Document section:
[Start of Attachment]
Ceiners Jackson et al., Appellants, v. Marvell School District No. 22 et al., Appellees.earlis Jackson et al., Appellants, v. Marvell School District No. 22 et al., Appellees, 425 F.2d 211 (8th Cir. 1970)Annotate this Case
Rehearing Denied May 18, 1970
John W. Walker, of Walker, Rotenberry, Kaplan, Lavey & Hollingsworth, Little Rock, Ark., for appellants; Philip E. Kaplan, Little Rock, Ark., and Jack Greenberg, James M. Nabrit, III, and Norman Chachkin, New York City, on the brief.
Robert V. Light, Little Rock, Ark., for appellees; Herschel H. Friday and G. Ross Smith, Little Rock, Ark., on the brief.
Before MATTHES, LAY and HEANEY, Circuit Judges.
This is the third time we are required to determine whether the appellee school district has adopted and placed into effect a plan for fully desegregating its schools.
In Jackson II, decided on October 2, 1969, reported at 416 F.2d 380, 8 Cir., we reversed the judgment of the district court and directed it "to require the Marvell School District to file * * * a plan which will convert the present organization of the public schools of Marvell to a unitary, nonracial system. The plan shall eliminate all vestiges of the freedom-of-choice provisions and shall be fully implemented and become effective no later than January 19, 1970." Id. at 385.
On remand, the district court entered an order on October 16, 1969, directing the district to submit a plan not later than December 1, 1969, and granting plaintiffs 20 days thereafter to respond. In compliance with that order, the district filed a report in which it proposed to restructure the schools beginning January 19, 1970, as follows: (a) all students in grades 1 through 3 were to be assigned to the site now known as Marvell Elementary School; (b) all students in grades 4 through 9 were to be assigned to the site now known as Tate Elementary School and Tate High School; (c) all students in grades 10 through 12 were to be assigned to the site now known as Marvell High School; (d) all faculty members willing to remain were to be retained and will be so assigned as to realize the maximum utilization of their training and experience without regard to their race.
Under date of December 15, counsel for plaintiffs informed counsel for the school district that in light of the plan proposed by the school district "to which plaintiffs have no objections at this time" there was no need for a hearing to be held.
In the meantime, however, and apparently without knowledge by plaintiffs' counsel at the time the aforesaid letter was written, the superintendent of the district notified all parents in writing of the restructuring of the schools as shown above and further informed them that "insofar as possible students will stay with their same teachers."
[End of Attachment]
Provided data:
[Start of Attachment]
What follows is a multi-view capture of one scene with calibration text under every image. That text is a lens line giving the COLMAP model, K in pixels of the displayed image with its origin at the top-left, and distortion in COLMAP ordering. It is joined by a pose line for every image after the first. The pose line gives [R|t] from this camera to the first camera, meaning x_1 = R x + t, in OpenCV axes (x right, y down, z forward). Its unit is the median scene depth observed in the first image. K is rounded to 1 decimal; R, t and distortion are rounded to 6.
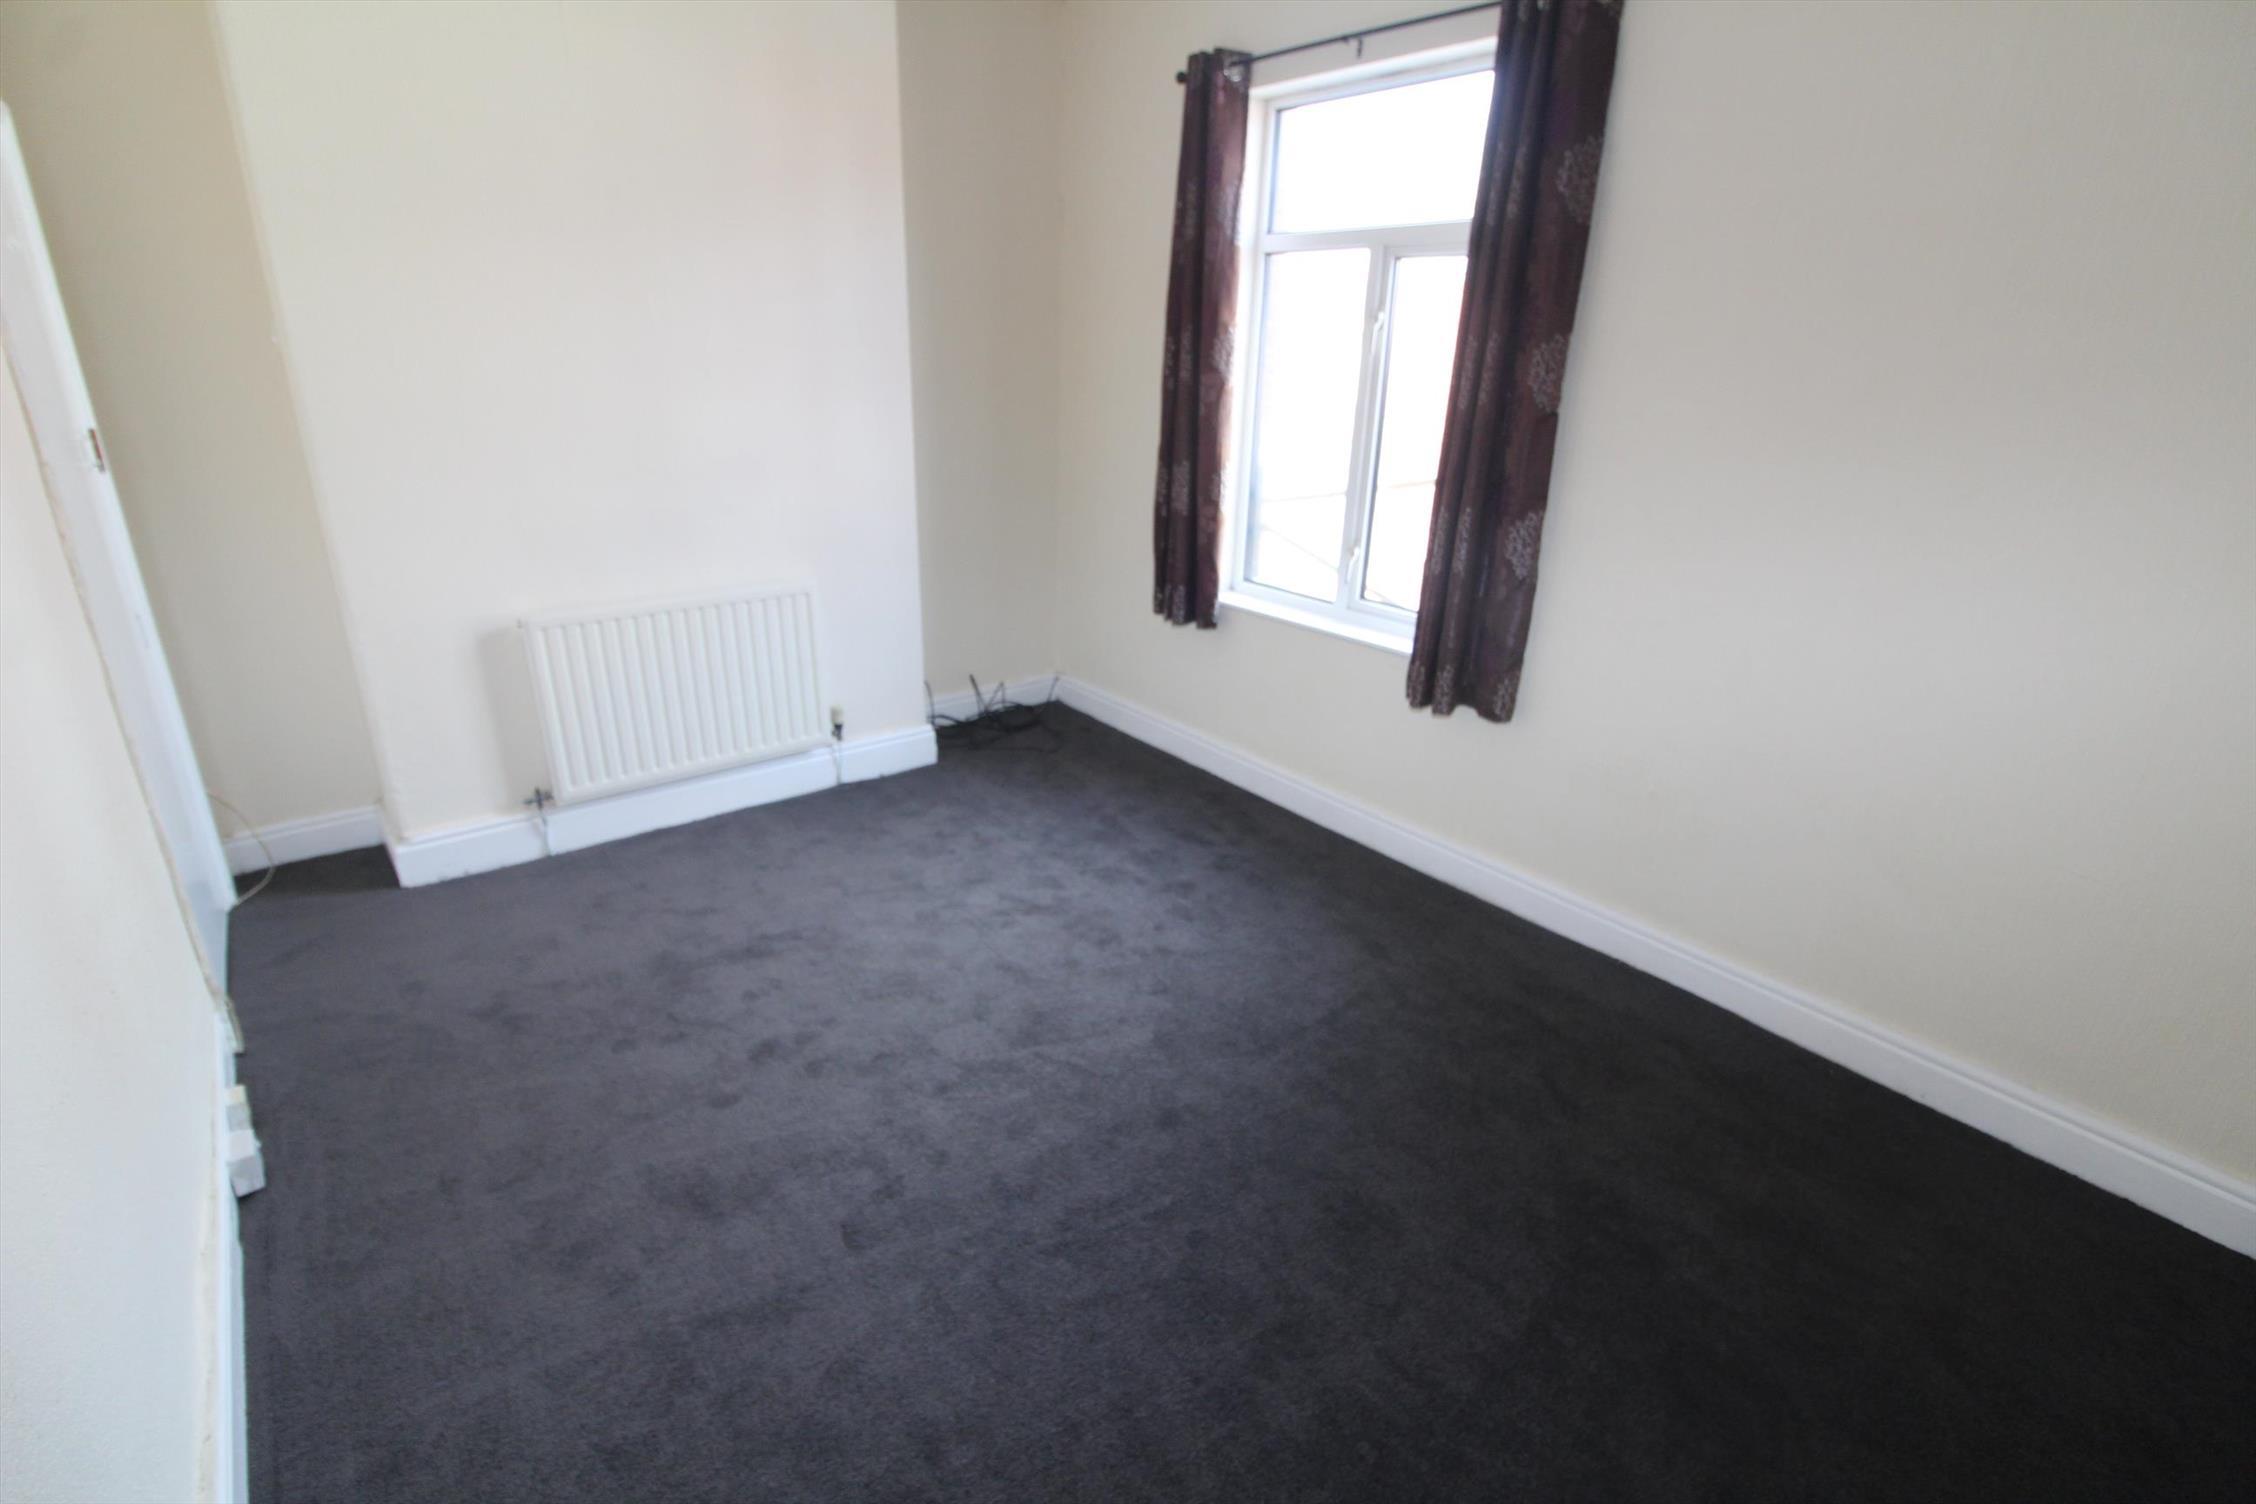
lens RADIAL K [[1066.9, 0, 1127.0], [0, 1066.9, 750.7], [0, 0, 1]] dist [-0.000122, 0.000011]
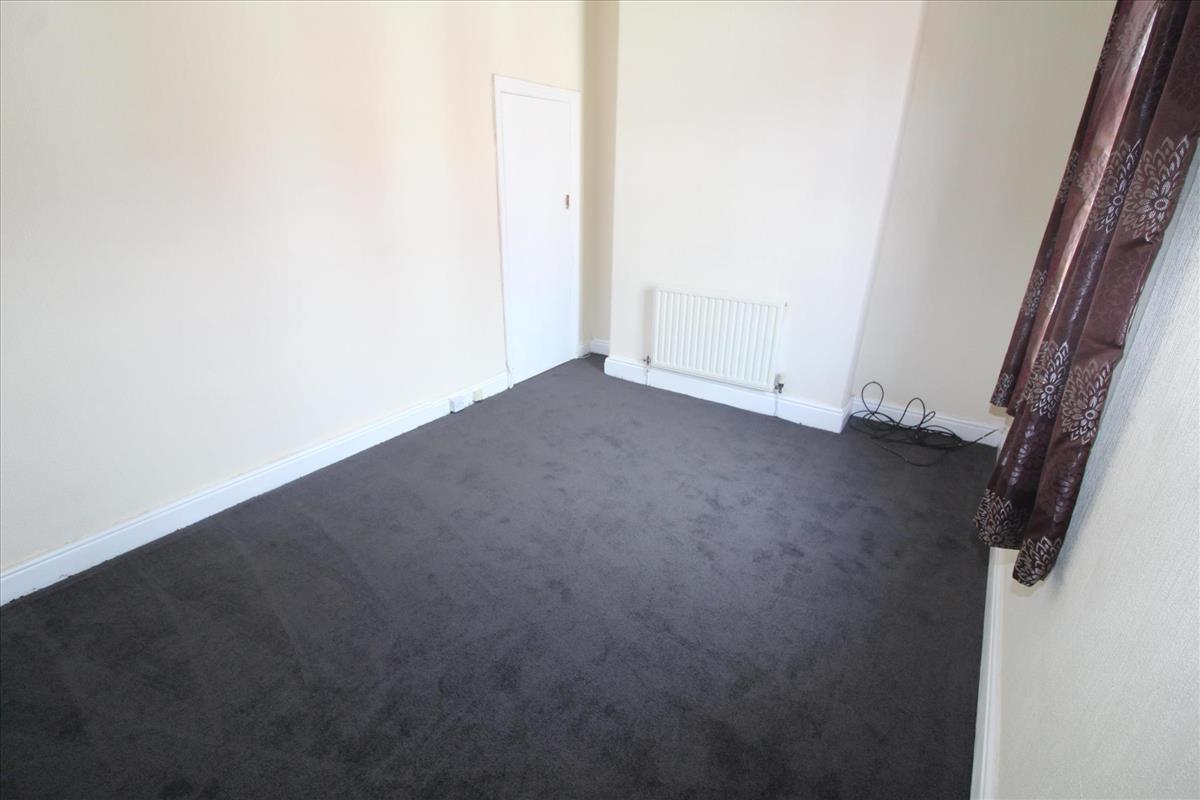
[End of Attachment]
Task list:
[A] According to the court opinion on desegregating the Marvell schools, which grades did the district propose to assign to the site known as Marvell High School?
[B] Carry on the court opinion on desegregating the Marvell schools from the point where it stops.

Answers for the exercise:
[A] Grades 10 through 12.

[B]
The notice from the superintendent precipitated the filing by plaintiffs on January 12, 1970, of a motion to cite the defendants for contempt of court. The motion was premised upon the proposal of the defendants to continue segregation of the classes.
Evidence was not heard on the motion for citation for contempt. However, the district court did hold a hearing on January 14, 1970, at which time the judge ruled from the bench that the plan submitted would be approved with the exception of Subsection (d) relating to the faculty. On January 19, the court's formal order, dated January 16, approving the plan as modified with respect to Subsection (d), was filed. In due time, plaintiffs appealed from that order.
The effect of the approval of the order as demonstrated by correspondence attached to appellees' brief between counsel for appellees and the district judge is to approve the segregation of the races among classes within the several facilities for the remainder of the 1969-70 school year.
Plaintiffs challenge the propriety of the court's failure to require the district to desegregate not only the school facilities but the classes beginning January 19, 1970. They insist that we should reverse and require immediate desegregation of the classes.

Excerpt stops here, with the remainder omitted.